Keeping abreast of current technology is a necessity. Preparing for disruptive technologies of tomorrow is expected. MCS acknowledges the potential of nanotechnology in revolutionising the future semiconductor industry landscape and is pursuing the adoption of advanced materials within the manufacture and packaging of its products.
One such material is germanene. It is made up of one-atom thick layers formed from germanium, a semiconductor that was displaced by silicon. Researchers say that electrons conduct through germanium-based material ten times faster than through silicon and five times faster than in traditional germanium. So germanene beats silicon in electron conductivity and is not susceptible to oxidation. It also beats graphene in electronic applications because it has an inherent band gap and has 60 years of characterization for the electronics industry behind it. The old adage “what goes around comes around” is now being applied in electronics: silicon may be displaced by germanene in the near future.
Another material is graphene, the thinnest material known – it consists of a single layer of carbon atoms and is both pliable and transparent. At the same time one of the strongest – it is 300 times stronger than steel. The material conducts electricity and heat very effectively. And perhaps most importantly, it is very inexpensive to produce.
In Malaysia, the National Graphene Action Plan 2020 was drafted as a result of an extensive collaboration between the Malaysian government, private sector companies, domestic and international research institutes, and academia to assess how Malaysia can benefit from the potential of Graphene. An explicit goal of the study was to determine Malaysia’s near-term action plan when innovating with Graphene.

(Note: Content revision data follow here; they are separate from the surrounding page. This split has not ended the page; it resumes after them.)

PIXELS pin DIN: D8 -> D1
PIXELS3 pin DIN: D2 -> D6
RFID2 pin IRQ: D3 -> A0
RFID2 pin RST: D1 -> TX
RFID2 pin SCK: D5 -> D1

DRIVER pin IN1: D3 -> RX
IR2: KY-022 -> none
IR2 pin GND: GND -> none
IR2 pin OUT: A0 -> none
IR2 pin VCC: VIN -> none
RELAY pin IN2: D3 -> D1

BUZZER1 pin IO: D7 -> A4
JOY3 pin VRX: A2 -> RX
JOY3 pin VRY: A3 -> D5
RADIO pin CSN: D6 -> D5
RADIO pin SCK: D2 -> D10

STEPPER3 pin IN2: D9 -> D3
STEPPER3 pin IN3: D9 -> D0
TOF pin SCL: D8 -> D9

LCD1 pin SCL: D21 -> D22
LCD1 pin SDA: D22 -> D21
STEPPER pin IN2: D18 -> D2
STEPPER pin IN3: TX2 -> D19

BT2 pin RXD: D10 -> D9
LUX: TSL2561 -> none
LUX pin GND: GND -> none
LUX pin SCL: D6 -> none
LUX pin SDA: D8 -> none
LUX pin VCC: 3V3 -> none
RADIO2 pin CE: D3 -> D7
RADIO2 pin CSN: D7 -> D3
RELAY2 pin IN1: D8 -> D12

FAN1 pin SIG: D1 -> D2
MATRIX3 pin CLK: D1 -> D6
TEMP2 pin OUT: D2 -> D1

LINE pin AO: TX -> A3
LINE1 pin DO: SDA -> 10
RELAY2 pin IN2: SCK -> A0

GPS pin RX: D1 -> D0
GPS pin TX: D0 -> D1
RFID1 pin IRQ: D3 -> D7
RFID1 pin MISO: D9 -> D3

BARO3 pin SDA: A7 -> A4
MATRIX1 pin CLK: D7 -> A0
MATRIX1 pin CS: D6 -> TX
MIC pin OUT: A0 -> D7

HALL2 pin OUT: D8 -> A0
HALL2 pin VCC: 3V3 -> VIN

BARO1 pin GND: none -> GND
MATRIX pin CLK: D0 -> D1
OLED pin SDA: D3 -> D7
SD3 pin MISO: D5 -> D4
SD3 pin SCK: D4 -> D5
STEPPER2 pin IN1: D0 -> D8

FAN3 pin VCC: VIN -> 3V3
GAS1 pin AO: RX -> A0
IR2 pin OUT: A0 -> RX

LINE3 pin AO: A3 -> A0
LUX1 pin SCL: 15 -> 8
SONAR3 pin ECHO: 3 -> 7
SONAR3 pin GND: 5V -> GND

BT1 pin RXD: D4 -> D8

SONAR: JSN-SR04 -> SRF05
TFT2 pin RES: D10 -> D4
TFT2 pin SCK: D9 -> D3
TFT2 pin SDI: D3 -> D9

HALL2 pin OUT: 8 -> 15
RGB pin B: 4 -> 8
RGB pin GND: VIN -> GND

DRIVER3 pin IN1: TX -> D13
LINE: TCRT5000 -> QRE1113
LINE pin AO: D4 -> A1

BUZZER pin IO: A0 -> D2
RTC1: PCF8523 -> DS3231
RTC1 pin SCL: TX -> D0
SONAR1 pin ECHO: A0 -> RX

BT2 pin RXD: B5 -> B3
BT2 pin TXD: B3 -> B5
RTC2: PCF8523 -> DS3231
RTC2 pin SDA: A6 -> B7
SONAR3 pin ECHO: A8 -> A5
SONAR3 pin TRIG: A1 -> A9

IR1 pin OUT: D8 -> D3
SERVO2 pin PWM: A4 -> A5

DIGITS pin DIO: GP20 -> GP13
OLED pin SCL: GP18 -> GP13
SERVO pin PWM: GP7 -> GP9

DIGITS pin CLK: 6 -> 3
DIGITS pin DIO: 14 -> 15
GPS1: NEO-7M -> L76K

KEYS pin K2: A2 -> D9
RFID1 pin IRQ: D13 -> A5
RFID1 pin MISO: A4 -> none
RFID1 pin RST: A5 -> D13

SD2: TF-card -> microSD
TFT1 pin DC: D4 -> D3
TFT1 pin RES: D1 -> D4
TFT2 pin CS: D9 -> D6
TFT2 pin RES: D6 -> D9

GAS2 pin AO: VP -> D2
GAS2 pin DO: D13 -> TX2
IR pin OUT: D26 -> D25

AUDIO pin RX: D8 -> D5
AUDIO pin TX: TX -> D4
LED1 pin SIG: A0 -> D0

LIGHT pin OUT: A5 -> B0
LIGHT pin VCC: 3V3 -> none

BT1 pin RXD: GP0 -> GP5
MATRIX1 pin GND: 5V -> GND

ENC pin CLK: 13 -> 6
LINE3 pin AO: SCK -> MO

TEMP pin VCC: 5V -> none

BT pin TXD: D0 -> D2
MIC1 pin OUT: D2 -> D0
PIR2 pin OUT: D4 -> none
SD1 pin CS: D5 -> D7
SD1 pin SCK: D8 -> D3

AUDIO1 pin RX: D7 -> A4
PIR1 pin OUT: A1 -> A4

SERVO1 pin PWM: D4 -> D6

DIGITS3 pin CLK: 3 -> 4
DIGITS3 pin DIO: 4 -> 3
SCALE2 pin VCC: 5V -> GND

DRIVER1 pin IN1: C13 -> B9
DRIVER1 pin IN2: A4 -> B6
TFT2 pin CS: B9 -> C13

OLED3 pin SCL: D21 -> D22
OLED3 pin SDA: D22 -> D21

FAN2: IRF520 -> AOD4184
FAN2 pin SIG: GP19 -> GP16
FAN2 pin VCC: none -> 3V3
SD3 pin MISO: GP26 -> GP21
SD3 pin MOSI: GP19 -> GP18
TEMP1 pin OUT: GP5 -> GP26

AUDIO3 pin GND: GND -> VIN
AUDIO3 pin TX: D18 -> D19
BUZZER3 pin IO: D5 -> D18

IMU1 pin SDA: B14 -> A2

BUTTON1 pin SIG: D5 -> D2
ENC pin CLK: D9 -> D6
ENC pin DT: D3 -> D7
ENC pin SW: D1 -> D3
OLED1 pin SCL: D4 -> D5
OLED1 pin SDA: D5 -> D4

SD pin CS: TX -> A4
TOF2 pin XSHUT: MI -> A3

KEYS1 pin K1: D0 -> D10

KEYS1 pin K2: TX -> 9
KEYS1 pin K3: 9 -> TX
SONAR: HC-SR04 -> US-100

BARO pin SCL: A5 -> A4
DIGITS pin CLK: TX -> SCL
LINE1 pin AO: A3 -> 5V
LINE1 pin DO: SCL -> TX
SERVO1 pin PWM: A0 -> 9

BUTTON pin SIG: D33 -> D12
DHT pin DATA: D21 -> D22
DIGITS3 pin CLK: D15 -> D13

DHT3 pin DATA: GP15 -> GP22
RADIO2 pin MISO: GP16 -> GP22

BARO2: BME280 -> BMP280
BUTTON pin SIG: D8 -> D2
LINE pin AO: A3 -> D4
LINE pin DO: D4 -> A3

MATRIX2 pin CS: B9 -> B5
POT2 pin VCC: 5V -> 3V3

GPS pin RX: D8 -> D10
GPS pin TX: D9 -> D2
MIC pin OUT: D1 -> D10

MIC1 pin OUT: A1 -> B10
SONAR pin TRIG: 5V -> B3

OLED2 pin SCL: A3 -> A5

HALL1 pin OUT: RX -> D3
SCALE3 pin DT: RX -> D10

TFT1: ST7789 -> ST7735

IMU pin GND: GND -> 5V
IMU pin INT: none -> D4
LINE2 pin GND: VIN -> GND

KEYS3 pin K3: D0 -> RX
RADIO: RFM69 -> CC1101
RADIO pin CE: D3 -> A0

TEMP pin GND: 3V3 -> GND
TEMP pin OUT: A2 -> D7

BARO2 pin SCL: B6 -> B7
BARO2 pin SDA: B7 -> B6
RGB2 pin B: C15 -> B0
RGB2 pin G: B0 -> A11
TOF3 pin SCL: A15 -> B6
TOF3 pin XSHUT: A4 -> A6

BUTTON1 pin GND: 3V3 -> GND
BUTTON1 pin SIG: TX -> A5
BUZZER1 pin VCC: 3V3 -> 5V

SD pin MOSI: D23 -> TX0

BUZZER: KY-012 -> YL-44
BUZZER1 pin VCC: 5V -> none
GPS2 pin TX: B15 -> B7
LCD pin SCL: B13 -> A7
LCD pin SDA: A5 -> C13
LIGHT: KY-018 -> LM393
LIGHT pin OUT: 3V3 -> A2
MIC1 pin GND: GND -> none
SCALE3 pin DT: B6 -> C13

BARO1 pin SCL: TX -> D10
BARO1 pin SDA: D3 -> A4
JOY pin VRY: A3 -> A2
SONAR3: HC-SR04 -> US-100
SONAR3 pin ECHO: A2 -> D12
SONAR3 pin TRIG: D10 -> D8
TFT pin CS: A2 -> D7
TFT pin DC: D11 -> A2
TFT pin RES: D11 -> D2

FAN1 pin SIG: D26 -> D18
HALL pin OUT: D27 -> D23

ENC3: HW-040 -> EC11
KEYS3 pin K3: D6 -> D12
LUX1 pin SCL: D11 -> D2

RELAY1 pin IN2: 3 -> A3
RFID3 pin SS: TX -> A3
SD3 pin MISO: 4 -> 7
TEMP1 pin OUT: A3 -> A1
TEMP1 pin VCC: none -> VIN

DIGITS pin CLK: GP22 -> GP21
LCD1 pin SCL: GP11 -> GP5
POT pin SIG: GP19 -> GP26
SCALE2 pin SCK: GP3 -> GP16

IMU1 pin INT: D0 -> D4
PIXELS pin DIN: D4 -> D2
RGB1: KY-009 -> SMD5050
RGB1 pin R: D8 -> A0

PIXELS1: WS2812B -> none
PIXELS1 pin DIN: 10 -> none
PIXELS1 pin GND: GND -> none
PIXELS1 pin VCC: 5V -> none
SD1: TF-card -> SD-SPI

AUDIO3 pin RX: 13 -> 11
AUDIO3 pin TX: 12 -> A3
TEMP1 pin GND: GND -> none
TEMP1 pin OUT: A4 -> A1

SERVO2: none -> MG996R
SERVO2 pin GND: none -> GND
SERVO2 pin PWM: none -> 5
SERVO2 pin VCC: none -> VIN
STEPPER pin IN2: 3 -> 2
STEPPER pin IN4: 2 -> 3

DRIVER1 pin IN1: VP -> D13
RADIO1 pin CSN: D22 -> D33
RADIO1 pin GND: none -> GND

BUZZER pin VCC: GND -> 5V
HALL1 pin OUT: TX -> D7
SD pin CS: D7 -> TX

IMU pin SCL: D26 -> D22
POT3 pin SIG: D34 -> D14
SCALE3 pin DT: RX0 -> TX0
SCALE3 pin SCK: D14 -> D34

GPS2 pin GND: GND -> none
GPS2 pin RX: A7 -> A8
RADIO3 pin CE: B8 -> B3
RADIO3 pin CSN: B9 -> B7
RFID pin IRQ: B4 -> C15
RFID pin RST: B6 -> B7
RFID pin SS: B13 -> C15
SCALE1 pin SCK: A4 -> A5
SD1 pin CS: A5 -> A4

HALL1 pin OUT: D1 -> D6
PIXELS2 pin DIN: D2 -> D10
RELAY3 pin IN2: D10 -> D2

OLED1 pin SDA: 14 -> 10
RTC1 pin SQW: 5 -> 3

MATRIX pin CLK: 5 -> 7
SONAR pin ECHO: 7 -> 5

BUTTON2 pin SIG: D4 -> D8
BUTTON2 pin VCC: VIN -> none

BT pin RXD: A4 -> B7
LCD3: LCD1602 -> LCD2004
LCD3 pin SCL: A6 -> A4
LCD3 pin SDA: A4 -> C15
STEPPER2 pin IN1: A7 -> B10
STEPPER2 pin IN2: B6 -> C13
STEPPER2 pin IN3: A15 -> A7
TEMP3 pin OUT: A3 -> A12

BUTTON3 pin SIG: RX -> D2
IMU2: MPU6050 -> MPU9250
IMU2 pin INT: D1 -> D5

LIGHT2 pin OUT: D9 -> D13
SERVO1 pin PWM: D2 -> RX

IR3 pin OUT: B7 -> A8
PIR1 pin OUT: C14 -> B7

The NGAP2020 lays out a set of priority applications that will be beneficial to the country as a whole and what the government will do to support these efforts. One priority application is graphene-enabled conductive inks which provide a cost advantage (input and manufacturing) to radio frequency identification (RFID) applications, and eventually might be applicable to photovoltaics and printed circuits.
MCS hopes to translate its ambitions into reality and continue its legacy of creating products with leading edge technology.